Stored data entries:

>>>>

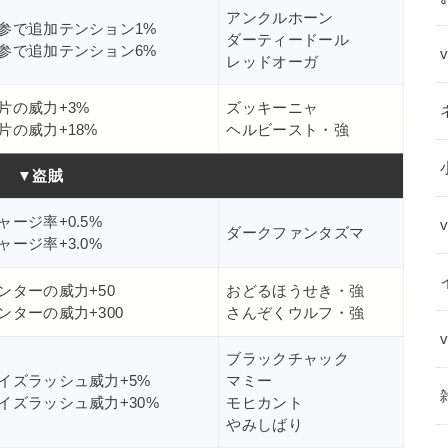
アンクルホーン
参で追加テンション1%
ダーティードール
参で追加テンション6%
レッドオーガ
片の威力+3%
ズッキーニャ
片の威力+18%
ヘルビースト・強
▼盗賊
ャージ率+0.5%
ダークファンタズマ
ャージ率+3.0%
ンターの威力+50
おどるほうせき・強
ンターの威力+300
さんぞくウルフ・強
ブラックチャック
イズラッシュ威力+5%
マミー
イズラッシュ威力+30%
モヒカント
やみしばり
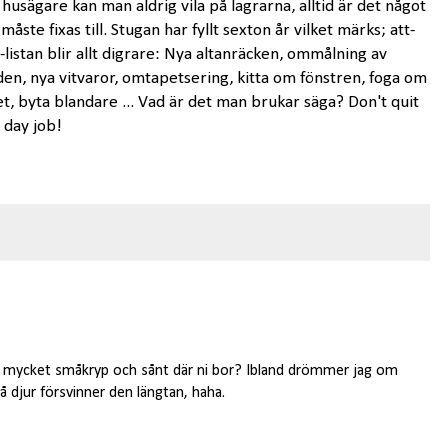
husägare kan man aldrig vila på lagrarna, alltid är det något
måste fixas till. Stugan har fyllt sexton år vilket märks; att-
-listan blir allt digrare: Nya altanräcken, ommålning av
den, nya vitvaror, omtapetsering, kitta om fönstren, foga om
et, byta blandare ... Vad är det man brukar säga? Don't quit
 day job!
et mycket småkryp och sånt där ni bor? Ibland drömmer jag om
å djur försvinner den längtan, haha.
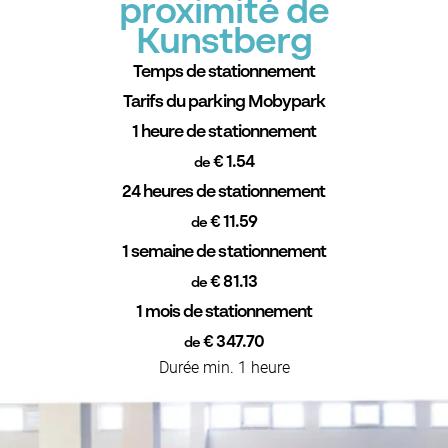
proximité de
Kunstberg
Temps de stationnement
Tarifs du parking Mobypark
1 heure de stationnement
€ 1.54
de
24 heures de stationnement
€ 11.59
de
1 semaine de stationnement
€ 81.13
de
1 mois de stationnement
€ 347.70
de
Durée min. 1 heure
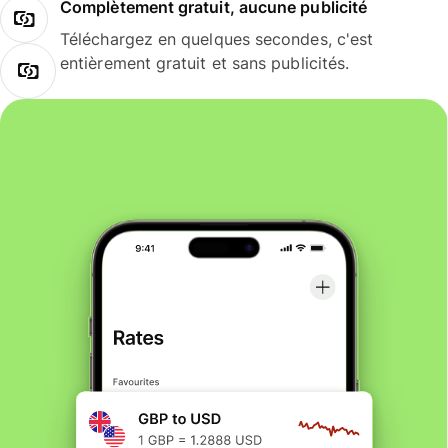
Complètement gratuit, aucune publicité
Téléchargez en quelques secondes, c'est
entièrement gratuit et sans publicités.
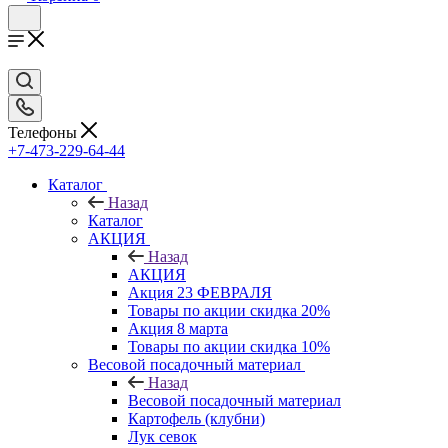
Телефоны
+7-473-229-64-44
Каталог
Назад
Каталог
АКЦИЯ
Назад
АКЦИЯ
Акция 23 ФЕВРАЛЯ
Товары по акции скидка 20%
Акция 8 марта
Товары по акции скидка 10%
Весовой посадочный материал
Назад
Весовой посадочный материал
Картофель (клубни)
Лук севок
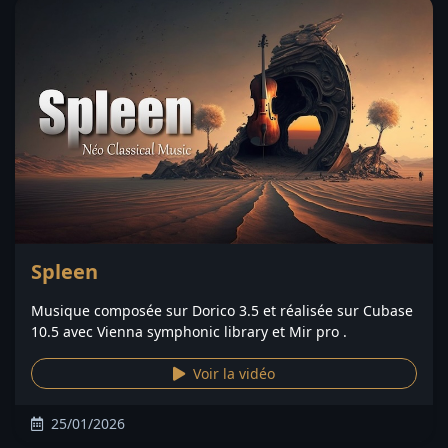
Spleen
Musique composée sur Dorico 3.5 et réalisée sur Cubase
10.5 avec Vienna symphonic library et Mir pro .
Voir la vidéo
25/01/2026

<<<<

_THE PROBLEM:_ Reproduce word for word the text read from every one of the records above, leaving the pictures out of your answer.

_WRITTEN ANSWER:_
アンクルホーン
参で追加テンション1%
ダーティードール
参で追加テンション6%
レッドオーガ
片の威力+3%
ズッキーニャ
片の威力+18%
ヘルビースト・強
▼盗賊
ャージ率+0.5%
ダークファンタズマ
ャージ率+3.0%
ンターの威力+50
おどるほうせき・強
ンターの威力+300
さんぞくウルフ・強
ブラックチャック
イズラッシュ威力+5%
マミー
イズラッシュ威力+30%
モヒカント
やみしばり
husägare kan man aldrig vila på lagrarna, alltid är det något
måste fixas till. Stugan har fyllt sexton år vilket märks; att-
-listan blir allt digrare: Nya altanräcken, ommålning av
den, nya vitvaror, omtapetsering, kitta om fönstren, foga om
et, byta blandare ... Vad är det man brukar säga? Don't quit
 day job!
et mycket småkryp och sånt där ni bor? Ibland drömmer jag om
å djur försvinner den längtan, haha.
proximité de
Kunstberg
Temps de stationnement
Tarifs du parking Mobypark
1 heure de stationnement
€ 1.54
de
24 heures de stationnement
€ 11.59
de
1 semaine de stationnement
€ 81.13
de
1 mois de stationnement
€ 347.70
de
Durée min. 1 heure
Complètement gratuit, aucune publicité
Téléchargez en quelques secondes, c'est
entièrement gratuit et sans publicités.
Телефоны
+7-473-229-64-44
Каталог
Назад
Каталог
АКЦИЯ
Назад
АКЦИЯ
Акция 23 ФЕВРАЛЯ
Товары по акции скидка 20%
Акция 8 марта
Товары по акции скидка 10%
Весовой посадочный материал
Назад
Весовой посадочный материал
Картофель (клубни)
Лук севок
Spleen
Musique composée sur Dorico 3.5 et réalisée sur Cubase
10.5 avec Vienna symphonic library et Mir pro .
Voir la vidéo
25/01/2026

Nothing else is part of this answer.